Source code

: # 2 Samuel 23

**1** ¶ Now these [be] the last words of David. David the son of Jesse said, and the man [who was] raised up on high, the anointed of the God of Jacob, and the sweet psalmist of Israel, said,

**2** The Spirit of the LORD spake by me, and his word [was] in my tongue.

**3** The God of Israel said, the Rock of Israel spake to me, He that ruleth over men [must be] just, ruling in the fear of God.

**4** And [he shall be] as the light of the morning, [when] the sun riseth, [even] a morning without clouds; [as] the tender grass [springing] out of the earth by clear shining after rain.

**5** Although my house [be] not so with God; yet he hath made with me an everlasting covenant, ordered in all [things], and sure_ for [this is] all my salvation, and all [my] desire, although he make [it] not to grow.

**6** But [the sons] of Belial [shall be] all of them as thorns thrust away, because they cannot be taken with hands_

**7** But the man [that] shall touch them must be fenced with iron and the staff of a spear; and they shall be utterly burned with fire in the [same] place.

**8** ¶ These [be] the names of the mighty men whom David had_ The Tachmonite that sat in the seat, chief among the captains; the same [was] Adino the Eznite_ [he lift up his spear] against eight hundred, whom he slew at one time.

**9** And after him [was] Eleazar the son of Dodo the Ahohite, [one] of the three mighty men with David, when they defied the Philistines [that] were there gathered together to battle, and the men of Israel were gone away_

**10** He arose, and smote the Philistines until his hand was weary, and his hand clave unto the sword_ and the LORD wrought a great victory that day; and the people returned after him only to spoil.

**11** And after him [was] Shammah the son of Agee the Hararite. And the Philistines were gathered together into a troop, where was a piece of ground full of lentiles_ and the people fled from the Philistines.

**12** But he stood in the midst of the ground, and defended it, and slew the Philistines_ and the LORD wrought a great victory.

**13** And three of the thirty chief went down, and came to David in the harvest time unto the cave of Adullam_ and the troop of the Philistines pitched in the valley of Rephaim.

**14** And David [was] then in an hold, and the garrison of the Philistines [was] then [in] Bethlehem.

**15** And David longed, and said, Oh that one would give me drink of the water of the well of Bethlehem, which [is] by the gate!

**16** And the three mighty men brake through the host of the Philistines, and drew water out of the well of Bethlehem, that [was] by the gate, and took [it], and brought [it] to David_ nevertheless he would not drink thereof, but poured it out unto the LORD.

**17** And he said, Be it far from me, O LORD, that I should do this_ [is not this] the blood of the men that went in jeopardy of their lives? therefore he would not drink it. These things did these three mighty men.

- - - - -

= TASK DESCRIPTION =
Reproduce the listing above line for line, with every character, symbol, and blank line unchanged.

= WRITTEN SOLUTION =
Source code

: # 2 Samuel 23

**1** ¶ Now these [be] the last words of David. David the son of Jesse said, and the man [who was] raised up on high, the anointed of the God of Jacob, and the sweet psalmist of Israel, said,

**2** The Spirit of the LORD spake by me, and his word [was] in my tongue.

**3** The God of Israel said, the Rock of Israel spake to me, He that ruleth over men [must be] just, ruling in the fear of God.

**4** And [he shall be] as the light of the morning, [when] the sun riseth, [even] a morning without clouds; [as] the tender grass [springing] out of the earth by clear shining after rain.

**5** Although my house [be] not so with God; yet he hath made with me an everlasting covenant, ordered in all [things], and sure_ for [this is] all my salvation, and all [my] desire, although he make [it] not to grow.

**6** But [the sons] of Belial [shall be] all of them as thorns thrust away, because they cannot be taken with hands_

**7** But the man [that] shall touch them must be fenced with iron and the staff of a spear; and they shall be utterly burned with fire in the [same] place.

**8** ¶ These [be] the names of the mighty men whom David had_ The Tachmonite that sat in the seat, chief among the captains; the same [was] Adino the Eznite_ [he lift up his spear] against eight hundred, whom he slew at one time.

**9** And after him [was] Eleazar the son of Dodo the Ahohite, [one] of the three mighty men with David, when they defied the Philistines [that] were there gathered together to battle, and the men of Israel were gone away_

**10** He arose, and smote the Philistines until his hand was weary, and his hand clave unto the sword_ and the LORD wrought a great victory that day; and the people returned after him only to spoil.

**11** And after him [was] Shammah the son of Agee the Hararite. And the Philistines were gathered together into a troop, where was a piece of ground full of lentiles_ and the people fled from the Philistines.

**12** But he stood in the midst of the ground, and defended it, and slew the Philistines_ and the LORD wrought a great victory.

**13** And three of the thirty chief went down, and came to David in the harvest time unto the cave of Adullam_ and the troop of the Philistines pitched in the valley of Rephaim.

**14** And David [was] then in an hold, and the garrison of the Philistines [was] then [in] Bethlehem.

**15** And David longed, and said, Oh that one would give me drink of the water of the well of Bethlehem, which [is] by the gate!

**16** And the three mighty men brake through the host of the Philistines, and drew water out of the well of Bethlehem, that [was] by the gate, and took [it], and brought [it] to David_ nevertheless he would not drink thereof, but poured it out unto the LORD.

**17** And he said, Be it far from me, O LORD, that I should do this_ [is not this] the blood of the men that went in jeopardy of their lives? therefore he would not drink it. These things did these three mighty men.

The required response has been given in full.